Brookfield Bridge Lending Fund, division de Brookfield Asset Management, de Toronto, est le principal créancier de Maax. Le fabricant de baignoires lui doit près de 250 millions de dollars. À ce titre, c'est Brookfield qui aura le fin mot de l'histoire.

«Si elle juge l'offre insuffisante, Brookfield pourrait convertir sa créance en capital-actions», explique David Poulin.

Le responsable du dossier Maax chez Alvarez&Marsal s'est refusé à tout commentaire. Il est toutefois acquis qu'une transaction de vente doit être conclue avant le 12 juin.

Au final, il ne restera pas grand-chose pour les actionnaires de Maax. Outre J.W. Childs, on y trouve la caisse de retraite des employés municipaux de l'Ontario ou OMERS (avec 20%), le fonds d'investissement américain Perseis (20%) et la direction de Maax (5%). Ces actionnaires ont toutefois couru après.

Ils s'en sont mis plein les poches en endettant l'entreprise au moment où le crédit était facilement accessible.

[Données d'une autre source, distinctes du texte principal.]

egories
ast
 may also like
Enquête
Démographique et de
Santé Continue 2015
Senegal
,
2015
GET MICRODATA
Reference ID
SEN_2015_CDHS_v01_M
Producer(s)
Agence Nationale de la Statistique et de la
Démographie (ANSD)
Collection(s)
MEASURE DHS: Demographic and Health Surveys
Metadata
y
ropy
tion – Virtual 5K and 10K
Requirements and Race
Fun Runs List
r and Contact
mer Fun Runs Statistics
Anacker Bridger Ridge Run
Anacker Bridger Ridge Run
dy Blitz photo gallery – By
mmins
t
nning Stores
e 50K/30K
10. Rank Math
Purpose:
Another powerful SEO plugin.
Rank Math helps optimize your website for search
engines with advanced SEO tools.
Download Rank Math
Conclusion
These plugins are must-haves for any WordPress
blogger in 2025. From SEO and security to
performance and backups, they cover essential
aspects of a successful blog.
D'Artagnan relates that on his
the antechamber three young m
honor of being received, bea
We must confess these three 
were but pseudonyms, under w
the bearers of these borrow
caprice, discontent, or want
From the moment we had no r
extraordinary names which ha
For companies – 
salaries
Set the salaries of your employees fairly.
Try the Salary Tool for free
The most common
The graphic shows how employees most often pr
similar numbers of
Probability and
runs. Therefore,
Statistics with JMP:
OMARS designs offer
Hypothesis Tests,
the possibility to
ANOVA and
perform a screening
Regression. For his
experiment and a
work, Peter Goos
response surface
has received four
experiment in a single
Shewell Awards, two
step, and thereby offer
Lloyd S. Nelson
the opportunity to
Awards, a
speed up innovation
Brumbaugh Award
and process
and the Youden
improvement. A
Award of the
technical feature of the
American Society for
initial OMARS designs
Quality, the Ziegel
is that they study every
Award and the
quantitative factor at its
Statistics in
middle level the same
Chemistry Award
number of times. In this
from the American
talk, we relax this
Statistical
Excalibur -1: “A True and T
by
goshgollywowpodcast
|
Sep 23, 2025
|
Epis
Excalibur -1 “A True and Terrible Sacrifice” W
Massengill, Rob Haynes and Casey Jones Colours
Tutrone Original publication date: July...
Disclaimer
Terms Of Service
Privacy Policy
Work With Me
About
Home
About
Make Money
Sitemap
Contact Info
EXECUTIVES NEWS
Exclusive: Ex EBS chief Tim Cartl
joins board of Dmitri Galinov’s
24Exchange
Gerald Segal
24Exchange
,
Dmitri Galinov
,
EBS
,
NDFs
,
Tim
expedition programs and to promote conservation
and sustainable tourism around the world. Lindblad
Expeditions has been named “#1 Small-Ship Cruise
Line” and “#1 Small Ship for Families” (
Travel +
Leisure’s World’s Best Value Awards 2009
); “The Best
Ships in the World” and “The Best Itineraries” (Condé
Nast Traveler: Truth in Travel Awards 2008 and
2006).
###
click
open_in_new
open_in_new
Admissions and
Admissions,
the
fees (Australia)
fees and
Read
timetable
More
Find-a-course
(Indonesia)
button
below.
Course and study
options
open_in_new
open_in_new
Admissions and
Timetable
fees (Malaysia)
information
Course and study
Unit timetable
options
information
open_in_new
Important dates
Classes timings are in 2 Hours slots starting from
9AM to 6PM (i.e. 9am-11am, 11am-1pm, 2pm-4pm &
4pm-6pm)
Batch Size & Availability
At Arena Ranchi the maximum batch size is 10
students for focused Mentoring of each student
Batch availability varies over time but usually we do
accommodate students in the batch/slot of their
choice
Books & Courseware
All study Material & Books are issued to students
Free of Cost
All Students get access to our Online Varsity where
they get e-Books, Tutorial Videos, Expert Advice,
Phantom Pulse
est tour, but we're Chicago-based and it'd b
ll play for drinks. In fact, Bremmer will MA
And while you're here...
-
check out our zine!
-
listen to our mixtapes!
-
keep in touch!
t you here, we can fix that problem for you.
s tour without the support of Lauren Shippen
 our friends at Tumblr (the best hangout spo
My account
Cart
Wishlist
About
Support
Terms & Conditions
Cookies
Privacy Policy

C'est ainsi que les proprios de Maax se sont versé un généreux dividende de 110 millions US peu après avoir acheté le fabricant de baignoires.

Comme des vampires, ils ont vidé l'entreprise de son sang au moment où Maax aurait eu besoin de toutes ses forces pour faire face au ralentissement dans la construction.

Les fonds d'investissement privé affectionnent ce tour de passe-passe, appelé dividend recap en anglais. Mais l'agence de notation de crédit Moody's regarde maintenant d'un oeil beaucoup plus sévère cette manoeuvre, qu'elle qualifie d'«agressive».

D'après une étude de Moody's, les trois firmes qui y ont eu le plus recours entre 2002 et 2007 sont Welsh Carson Anderson&Stowe, Cerberus et Providence Equity Partners. En comparaison, KKR, Blackstone et Bain Capital étaient beaucoup moins rapaces.

Dans le cas de Maax, la cupidité des fonds d'investissement privé pourrait ironiquement servir les intérêts de la famille Poulin. En quelque sorte, c'est comme si le Québec leur rendait la monnaie de la pièce.